CycleCloud ships with a repository of pre-created images that are recommended for use by most users.
Some users may need to use custom images to fulfill business or security requirements. CycleCloud supports building clusters from images created and owned entirely by the user.
Amazon Machine Images
When creating cluster template files an Image, ImageName, or ImageId must be specified for each node created. Bear in mind that in EC2 each image is specific to both the OS as well as the Amazon Region the machine is in.
Azure Custom Images
Currently, Azure GPU instances are ubuntu 16 only, which is not supported in jetpack.

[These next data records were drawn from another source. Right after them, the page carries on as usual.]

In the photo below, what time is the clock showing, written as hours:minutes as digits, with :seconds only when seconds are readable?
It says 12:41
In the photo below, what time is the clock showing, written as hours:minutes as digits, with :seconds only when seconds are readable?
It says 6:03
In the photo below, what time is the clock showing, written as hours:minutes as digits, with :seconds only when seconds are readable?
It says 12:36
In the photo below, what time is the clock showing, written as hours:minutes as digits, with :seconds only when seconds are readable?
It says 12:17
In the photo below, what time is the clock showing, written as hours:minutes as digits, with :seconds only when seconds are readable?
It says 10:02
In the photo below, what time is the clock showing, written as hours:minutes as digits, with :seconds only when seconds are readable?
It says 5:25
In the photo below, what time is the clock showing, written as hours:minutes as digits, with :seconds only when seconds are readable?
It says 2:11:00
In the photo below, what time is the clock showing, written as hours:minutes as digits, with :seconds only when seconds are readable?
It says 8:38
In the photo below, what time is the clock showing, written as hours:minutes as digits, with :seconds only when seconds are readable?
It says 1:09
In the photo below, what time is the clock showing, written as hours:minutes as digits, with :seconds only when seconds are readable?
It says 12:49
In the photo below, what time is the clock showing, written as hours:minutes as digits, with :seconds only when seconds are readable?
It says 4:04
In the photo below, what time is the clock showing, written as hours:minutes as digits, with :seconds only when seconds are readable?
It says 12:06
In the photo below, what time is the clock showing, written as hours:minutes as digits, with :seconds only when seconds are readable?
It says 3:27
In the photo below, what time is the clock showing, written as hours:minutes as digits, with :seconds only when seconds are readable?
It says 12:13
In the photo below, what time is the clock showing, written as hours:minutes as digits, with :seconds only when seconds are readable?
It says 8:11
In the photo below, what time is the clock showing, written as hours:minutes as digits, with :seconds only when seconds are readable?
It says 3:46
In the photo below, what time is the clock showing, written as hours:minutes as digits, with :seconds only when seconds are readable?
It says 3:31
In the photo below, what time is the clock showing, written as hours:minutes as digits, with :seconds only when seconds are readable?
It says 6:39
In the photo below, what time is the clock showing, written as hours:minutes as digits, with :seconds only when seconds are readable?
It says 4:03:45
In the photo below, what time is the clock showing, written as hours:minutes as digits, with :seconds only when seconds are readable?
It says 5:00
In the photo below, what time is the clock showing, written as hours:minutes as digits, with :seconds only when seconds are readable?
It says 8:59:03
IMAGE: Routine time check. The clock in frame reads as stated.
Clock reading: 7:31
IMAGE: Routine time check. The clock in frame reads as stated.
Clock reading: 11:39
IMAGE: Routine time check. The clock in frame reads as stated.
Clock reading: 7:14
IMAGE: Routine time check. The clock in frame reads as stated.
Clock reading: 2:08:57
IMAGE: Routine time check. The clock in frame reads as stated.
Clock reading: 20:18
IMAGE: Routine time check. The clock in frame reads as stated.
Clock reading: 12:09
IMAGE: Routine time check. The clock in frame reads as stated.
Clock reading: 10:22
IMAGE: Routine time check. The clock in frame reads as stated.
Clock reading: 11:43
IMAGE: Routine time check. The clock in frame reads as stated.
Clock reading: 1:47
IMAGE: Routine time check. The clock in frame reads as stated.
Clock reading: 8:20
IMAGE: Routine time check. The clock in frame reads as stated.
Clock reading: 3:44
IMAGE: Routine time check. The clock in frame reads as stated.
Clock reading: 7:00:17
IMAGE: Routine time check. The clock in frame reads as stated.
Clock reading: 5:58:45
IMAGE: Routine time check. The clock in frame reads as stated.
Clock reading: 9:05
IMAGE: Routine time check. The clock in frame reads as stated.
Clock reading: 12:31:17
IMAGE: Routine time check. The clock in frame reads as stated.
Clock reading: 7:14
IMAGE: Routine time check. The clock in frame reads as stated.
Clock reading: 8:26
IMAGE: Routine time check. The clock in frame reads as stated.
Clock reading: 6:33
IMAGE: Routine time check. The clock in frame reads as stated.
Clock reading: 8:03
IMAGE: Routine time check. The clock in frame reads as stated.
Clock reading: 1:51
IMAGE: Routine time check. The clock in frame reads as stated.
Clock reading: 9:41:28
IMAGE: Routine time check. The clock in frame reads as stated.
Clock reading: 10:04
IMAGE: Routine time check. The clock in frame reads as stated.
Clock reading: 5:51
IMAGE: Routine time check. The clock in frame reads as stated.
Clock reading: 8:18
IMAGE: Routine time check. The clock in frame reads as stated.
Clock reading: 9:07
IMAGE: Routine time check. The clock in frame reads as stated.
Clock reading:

Private custom Azure images can be specified in the template file with the ImageID attribute. This ID can be found in the Azure portal as the Resource ID for the image. In addition, the ImageOS attribute must be set to either windows or linux:
[[node demo]] ImageId = /subscriptions/xxxxxxxx-xxxx-xxxx-xxxxxxxxxxxx/resourceGroups/MyResourceGroup/providers/Microsoft.Compute/images/MyCustomImage ImageOS = linux
Public Azure images can be directly specified as well. The following attributes must be set to identify the image: Azure.Publisher, Azure.Sku, Azure.Offer, Azure.ImageVersion and Azure.OS:
[[node demo]] Azure.Publisher = Canonical Azure.Offer = UbuntuServer Azure.ImageVersion = latest Azure.Sku = 14.04-LTS Azure.OS = linux
As an alternative to specific version most publishers support referencing the latest image with a label: Azure.ImageVersion = latest.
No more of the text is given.